» **ABOUT THIS EXERCISE**: Reproduce the entire listing exactly. Leave the pictures out.

━━━━

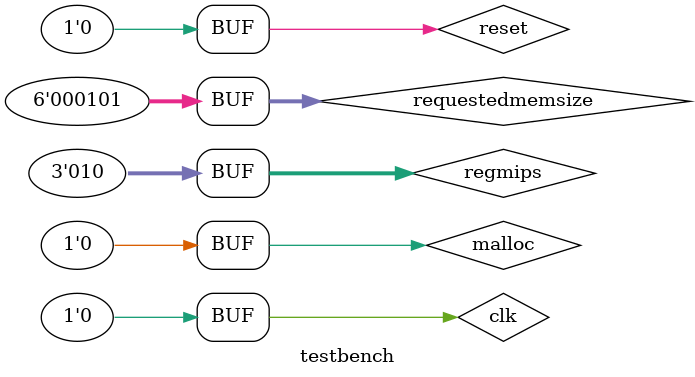
<source format=v>
module testbench();

  reg         clk;
  reg         reset;
reg malloc,free;
wire mack,frack;
reg [5:0] requestedmemsize;
reg [2:0] regmips;
  
						
  // instantiate device to be tested
  dmm_top dut(clk, reset, malloc, 
			   free,
			   mack,
			   frack,
			  requestedmemsize, regmips);
  
  // initialize test
  initial
    begin
      reset <= 1; # 22; reset <= 0;
    end

  // generate clock to sequence tests
  always
    begin
      clk <= 1; # 5; clk <= 0; # 5;
    end

  // check results
  initial
   begin
   #25;
   malloc=1;
   #10;
   malloc=0;
   requestedmemsize=5;
   regmips=2;
   end
endmodule

</source>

━━━━

» **SOLUTION**:
<source format=v>
module testbench();

  reg         clk;
  reg         reset;
reg malloc,free;
wire mack,frack;
reg [5:0] requestedmemsize;
reg [2:0] regmips;
  
						
  // instantiate device to be tested
  dmm_top dut(clk, reset, malloc, 
			   free,
			   mack,
			   frack,
			  requestedmemsize, regmips);
  
  // initialize test
  initial
    begin
      reset <= 1; # 22; reset <= 0;
    end

  // generate clock to sequence tests
  always
    begin
      clk <= 1; # 5; clk <= 0; # 5;
    end

  // check results
  initial
   begin
   #25;
   malloc=1;
   #10;
   malloc=0;
   requestedmemsize=5;
   regmips=2;
   end
endmodule

</source>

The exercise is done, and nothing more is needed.